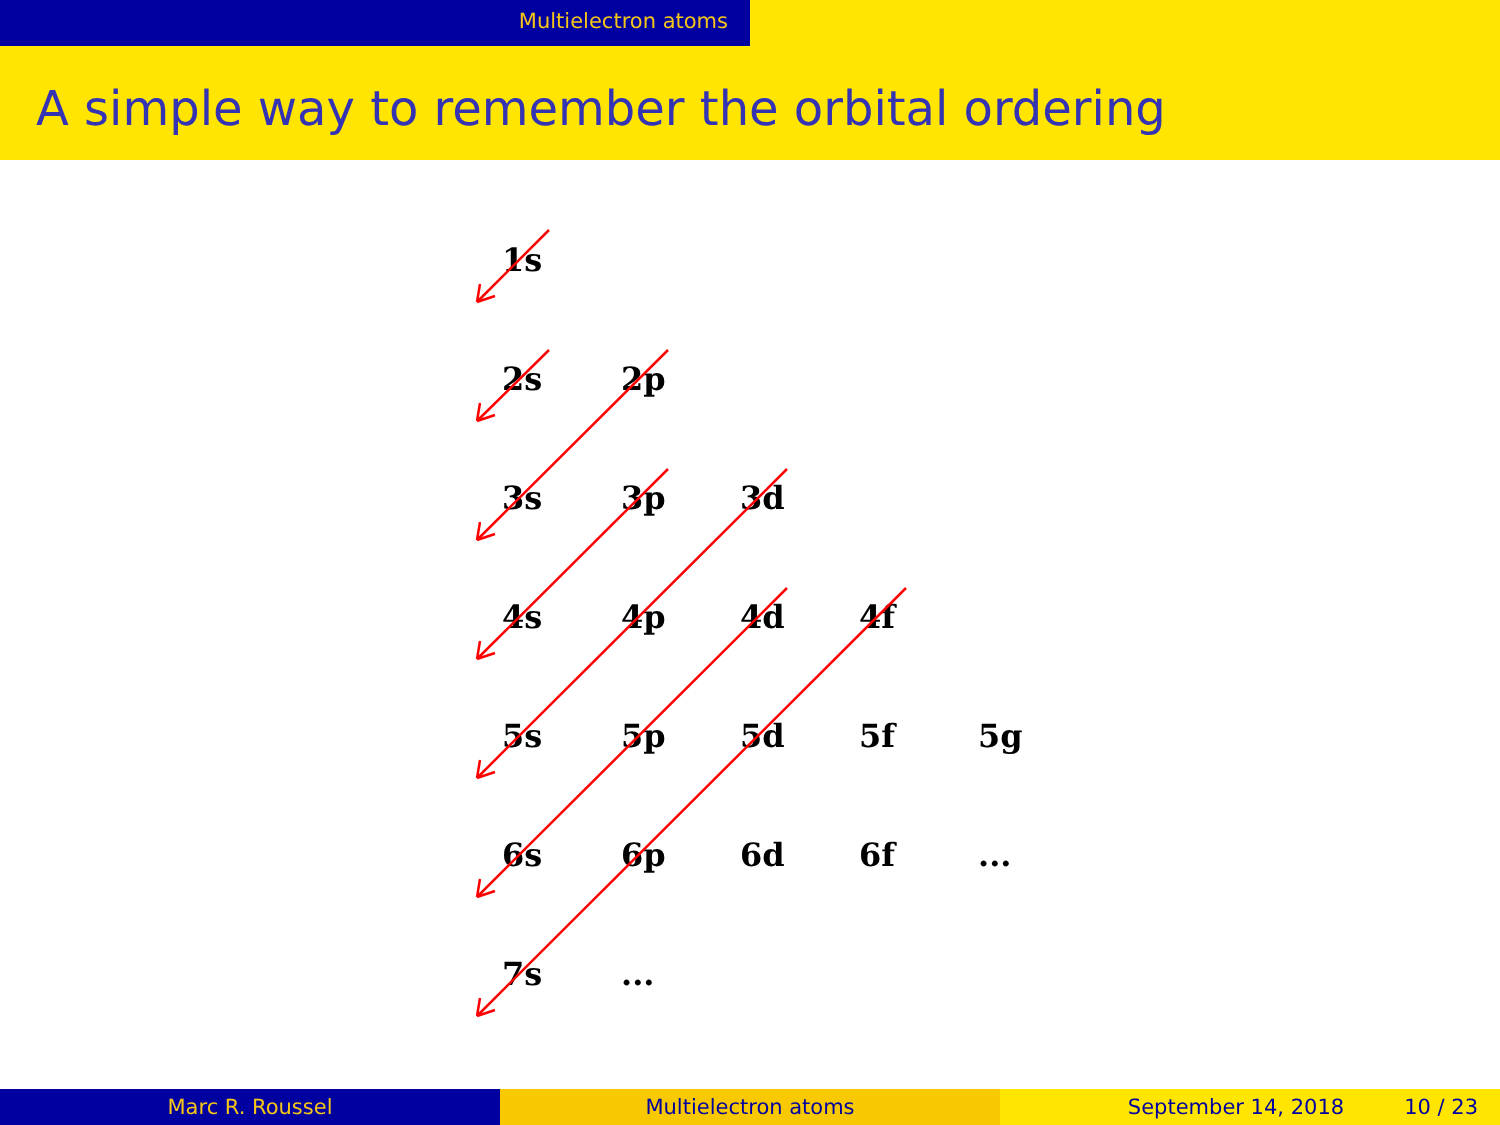Multielectron atoms
A simple way to remember the orbital ordering
| 1s | | | | |
| 2s | 2p | | | |
| 3s | 3p | 3d | | |
| 4s | 4p | 4d | 4f | |
| 5s | 5p | 5d | 5f | 5g |
| 6s | 6p | 6d | 6f | ... |
| 7s | ... | | | |
Marc R. Roussel Multielectron atoms September 14, 2018 10 / 23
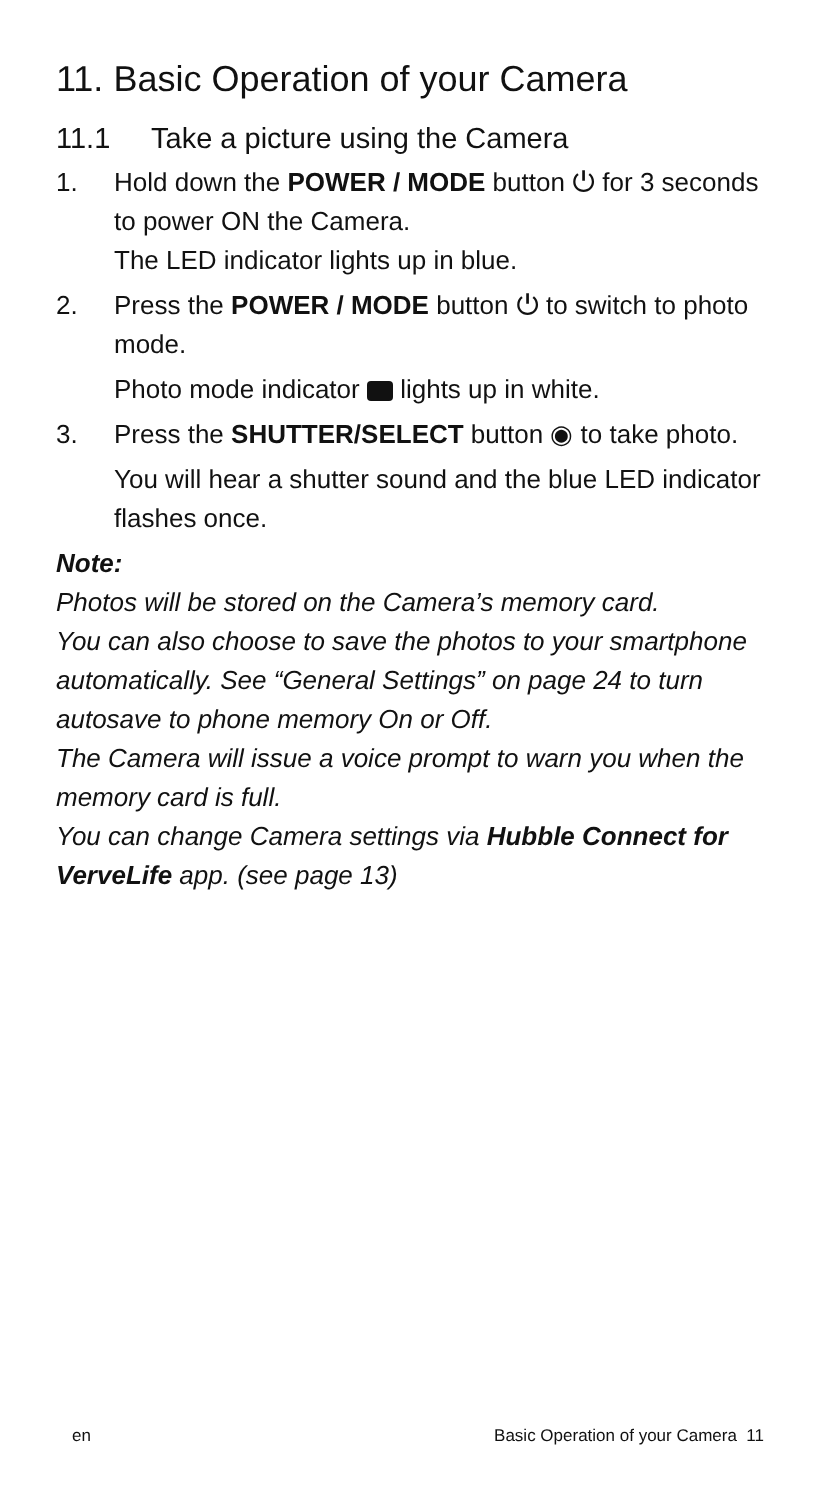11. Basic Operation of your Camera
11.1 Take a picture using the Camera
1. Hold down the POWER / MODE button ⏻ for 3 seconds to power ON the Camera.
The LED indicator lights up in blue.
2. Press the POWER / MODE button ⏻ to switch to photo mode.
Photo mode indicator lights up in white.
3. Press the SHUTTER/SELECT button ◉ to take photo.
You will hear a shutter sound and the blue LED indicator flashes once.
Note:
Photos will be stored on the Camera’s memory card.
You can also choose to save the photos to your smartphone automatically. See “General Settings” on page 24 to turn autosave to phone memory On or Off.
The Camera will issue a voice prompt to warn you when the memory card is full.
You can change Camera settings via Hubble Connect for VerveLife app. (see page 13)
en Basic Operation of your Camera 11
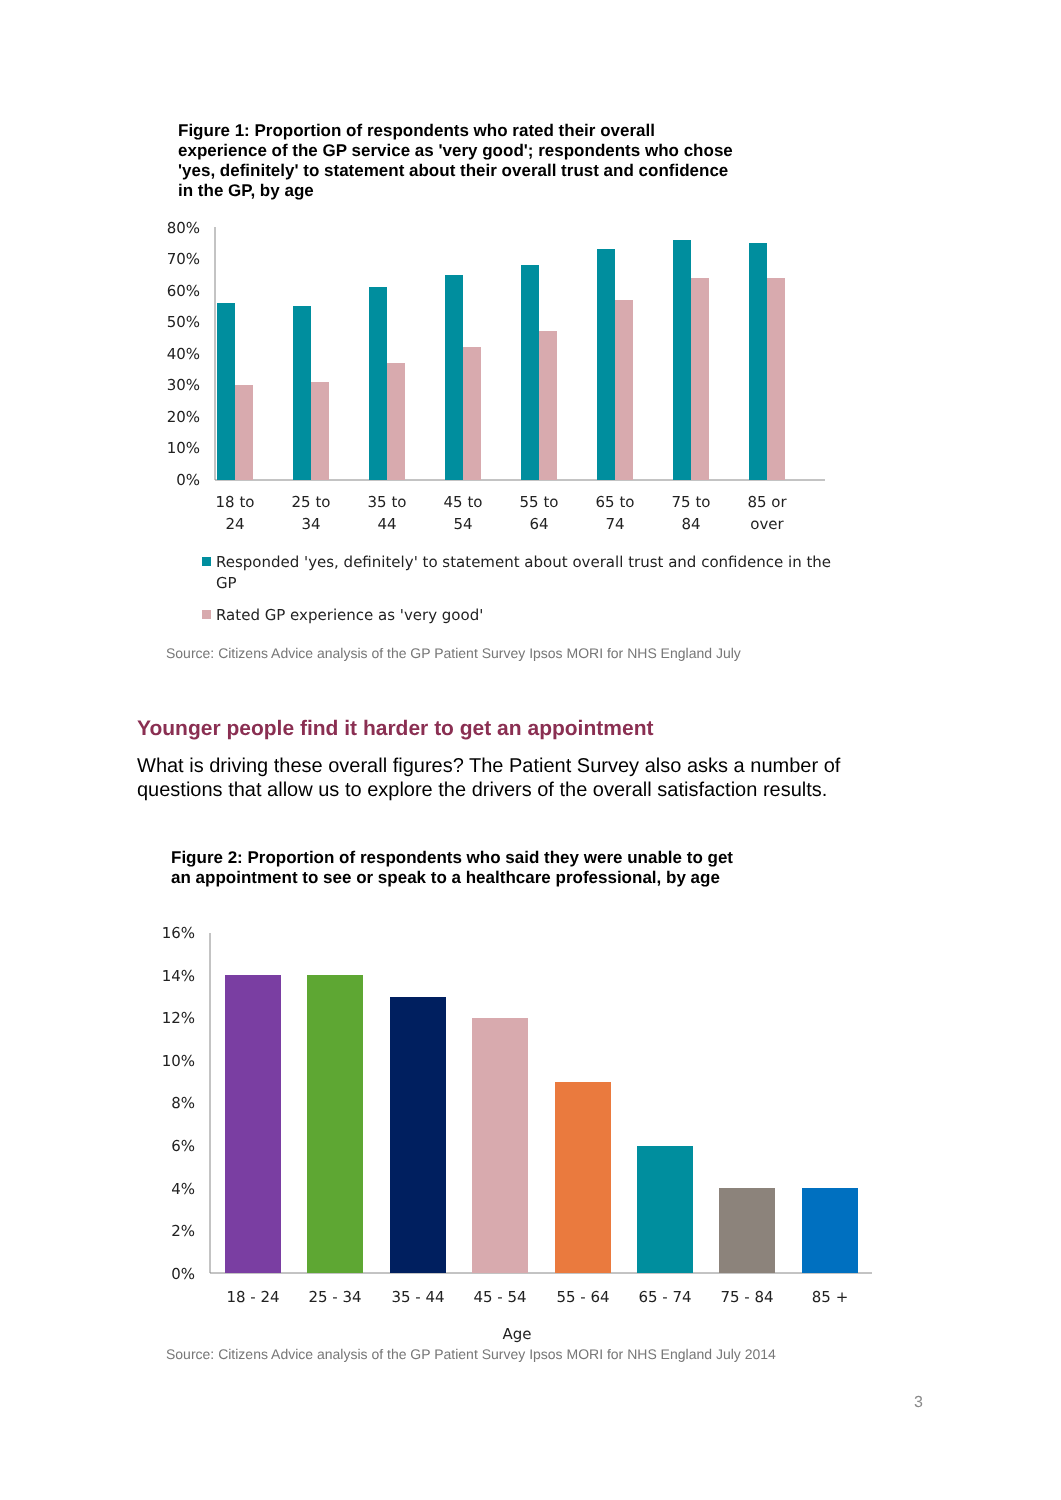Figure 1: Proportion of respondents who rated their overall experience of the GP service as 'very good'; respondents who chose 'yes, definitely' to statement about their overall trust and confidence in the GP, by age
80%
70%
60%
50%
40%
30%
20%
10%
0%
18 to
24
25 to
34
35 to
44
45 to
54
55 to
64
65 to
74
75 to
84
85 or
over
Responded 'yes, definitely' to statement about overall trust and confidence in the
GP
Rated GP experience as 'very good'
Source: Citizens Advice analysis of the GP Patient Survey Ipsos MORI for NHS England July
Younger people find it harder to get an appointment
What is driving these overall figures? The Patient Survey also asks a number of questions that allow us to explore the drivers of the overall satisfaction results.
Figure 2: Proportion of respondents who said they were unable to get an appointment to see or speak to a healthcare professional, by age
16%
14%
12%
10%
8%
6%
4%
2%
0%
18 - 24
25 - 34
35 - 44
45 - 54
55 - 64
65 - 74
75 - 84
85 +
Age
Source: Citizens Advice analysis of the GP Patient Survey Ipsos MORI for NHS England July 2014
3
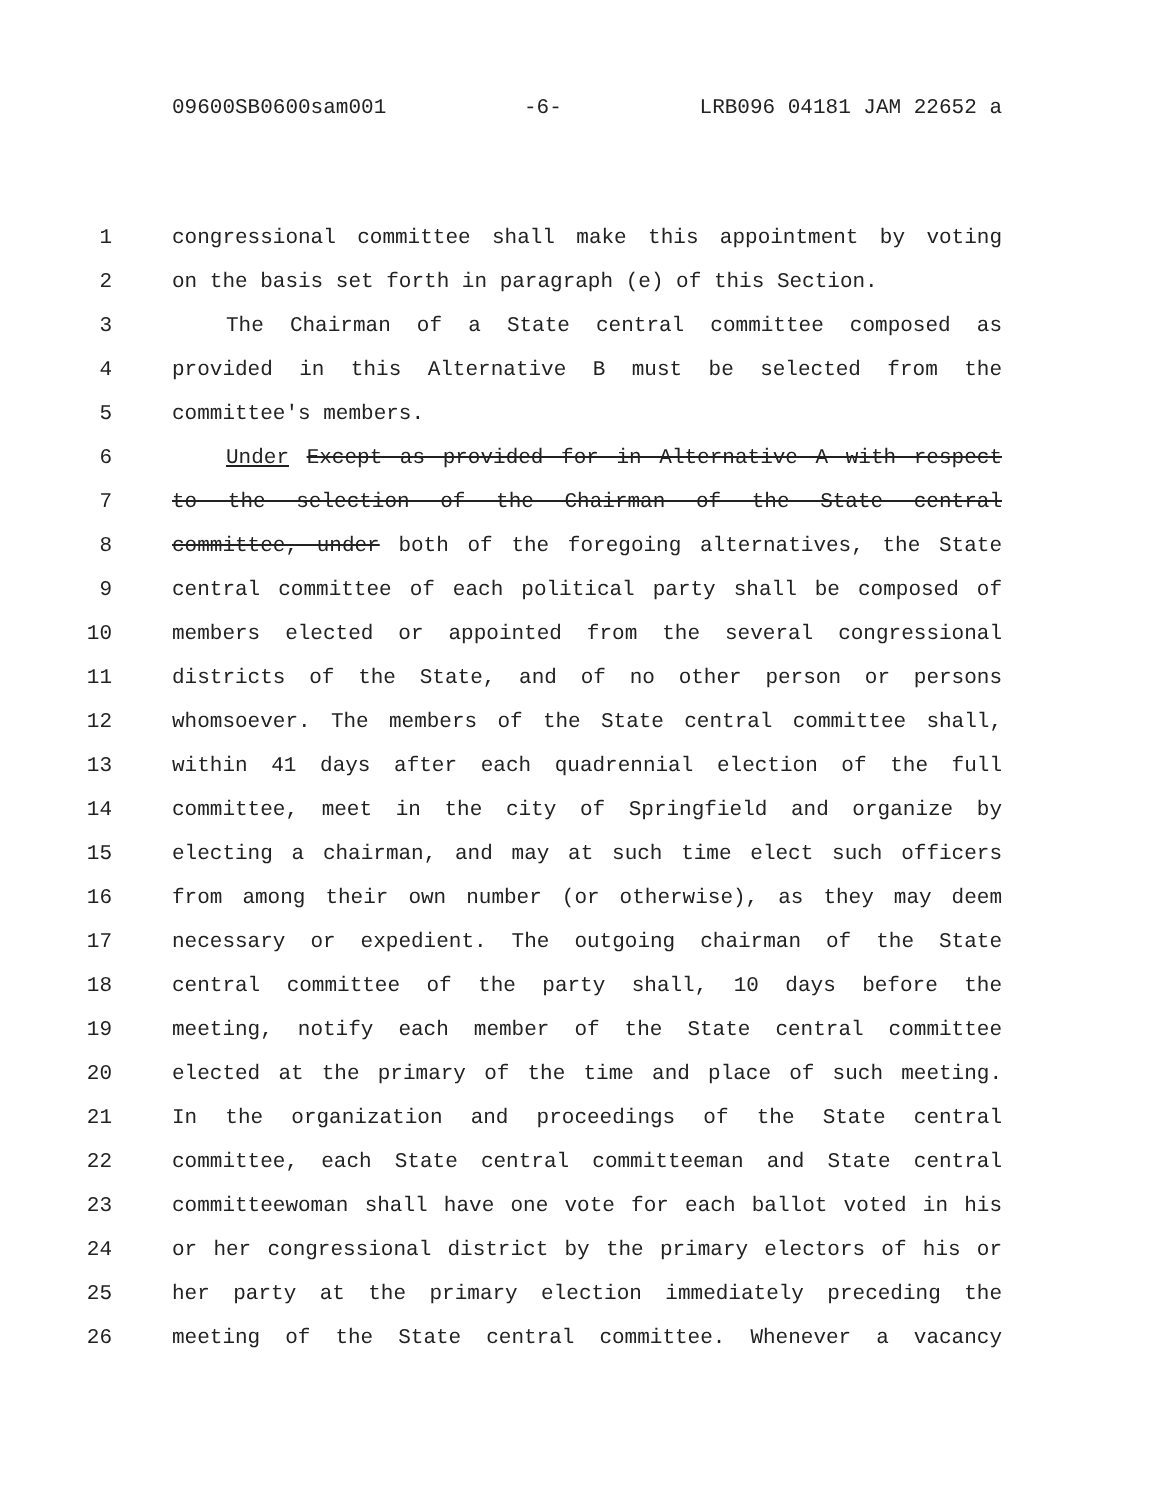09600SB0600sam001 -6- LRB096 04181 JAM 22652 a
1 congressional committee shall make this appointment by voting
2 on the basis set forth in paragraph (e) of this Section.
3 The Chairman of a State central committee composed as
4 provided in this Alternative B must be selected from the
5 committee's members.
6 Under Except as provided for in Alternative A with respect
7 to the selection of the Chairman of the State central
8 committee, under both of the foregoing alternatives, the State
9 central committee of each political party shall be composed of
10 members elected or appointed from the several congressional
11 districts of the State, and of no other person or persons
12 whomsoever. The members of the State central committee shall,
13 within 41 days after each quadrennial election of the full
14 committee, meet in the city of Springfield and organize by
15 electing a chairman, and may at such time elect such officers
16 from among their own number (or otherwise), as they may deem
17 necessary or expedient. The outgoing chairman of the State
18 central committee of the party shall, 10 days before the
19 meeting, notify each member of the State central committee
20 elected at the primary of the time and place of such meeting.
21 In the organization and proceedings of the State central
22 committee, each State central committeeman and State central
23 committeewoman shall have one vote for each ballot voted in his
24 or her congressional district by the primary electors of his or
25 her party at the primary election immediately preceding the
26 meeting of the State central committee. Whenever a vacancy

> YOUR OBJECTIVE: Restate all entries above exactly, but not the images.

> TASK RESULT:
Multielectron atoms
A simple way to remember the orbital ordering
| 1s | | | | |
| 2s | 2p | | | |
| 3s | 3p | 3d | | |
| 4s | 4p | 4d | 4f | |
| 5s | 5p | 5d | 5f | 5g |
| 6s | 6p | 6d | 6f | ... |
| 7s | ... | | | |
Marc R. Roussel Multielectron atoms September 14, 2018 10 / 23
11. Basic Operation of your Camera
11.1 Take a picture using the Camera
1. Hold down the POWER / MODE button ⏻ for 3 seconds to power ON the Camera.
The LED indicator lights up in blue.
2. Press the POWER / MODE button ⏻ to switch to photo mode.
Photo mode indicator lights up in white.
3. Press the SHUTTER/SELECT button ◉ to take photo.
You will hear a shutter sound and the blue LED indicator flashes once.
Note:
Photos will be stored on the Camera’s memory card.
You can also choose to save the photos to your smartphone automatically. See “General Settings” on page 24 to turn autosave to phone memory On or Off.
The Camera will issue a voice prompt to warn you when the memory card is full.
You can change Camera settings via Hubble Connect for VerveLife app. (see page 13)
en Basic Operation of your Camera 11
Figure 1: Proportion of respondents who rated their overall experience of the GP service as 'very good'; respondents who chose 'yes, definitely' to statement about their overall trust and confidence in the GP, by age
80%
70%
60%
50%
40%
30%
20%
10%
0%
18 to
24
25 to
34
35 to
44
45 to
54
55 to
64
65 to
74
75 to
84
85 or
over
Responded 'yes, definitely' to statement about overall trust and confidence in the
GP
Rated GP experience as 'very good'
Source: Citizens Advice analysis of the GP Patient Survey Ipsos MORI for NHS England July
Younger people find it harder to get an appointment
What is driving these overall figures? The Patient Survey also asks a number of questions that allow us to explore the drivers of the overall satisfaction results.
Figure 2: Proportion of respondents who said they were unable to get an appointment to see or speak to a healthcare professional, by age
16%
14%
12%
10%
8%
6%
4%
2%
0%
18 - 24
25 - 34
35 - 44
45 - 54
55 - 64
65 - 74
75 - 84
85 +
Age
Source: Citizens Advice analysis of the GP Patient Survey Ipsos MORI for NHS England July 2014
3
09600SB0600sam001 -6- LRB096 04181 JAM 22652 a
1 congressional committee shall make this appointment by voting
2 on the basis set forth in paragraph (e) of this Section.
3 The Chairman of a State central committee composed as
4 provided in this Alternative B must be selected from the
5 committee's members.
6 Under Except as provided for in Alternative A with respect
7 to the selection of the Chairman of the State central
8 committee, under both of the foregoing alternatives, the State
9 central committee of each political party shall be composed of
10 members elected or appointed from the several congressional
11 districts of the State, and of no other person or persons
12 whomsoever. The members of the State central committee shall,
13 within 41 days after each quadrennial election of the full
14 committee, meet in the city of Springfield and organize by
15 electing a chairman, and may at such time elect such officers
16 from among their own number (or otherwise), as they may deem
17 necessary or expedient. The outgoing chairman of the State
18 central committee of the party shall, 10 days before the
19 meeting, notify each member of the State central committee
20 elected at the primary of the time and place of such meeting.
21 In the organization and proceedings of the State central
22 committee, each State central committeeman and State central
23 committeewoman shall have one vote for each ballot voted in his
24 or her congressional district by the primary electors of his or
25 her party at the primary election immediately preceding the
26 meeting of the State central committee. Whenever a vacancy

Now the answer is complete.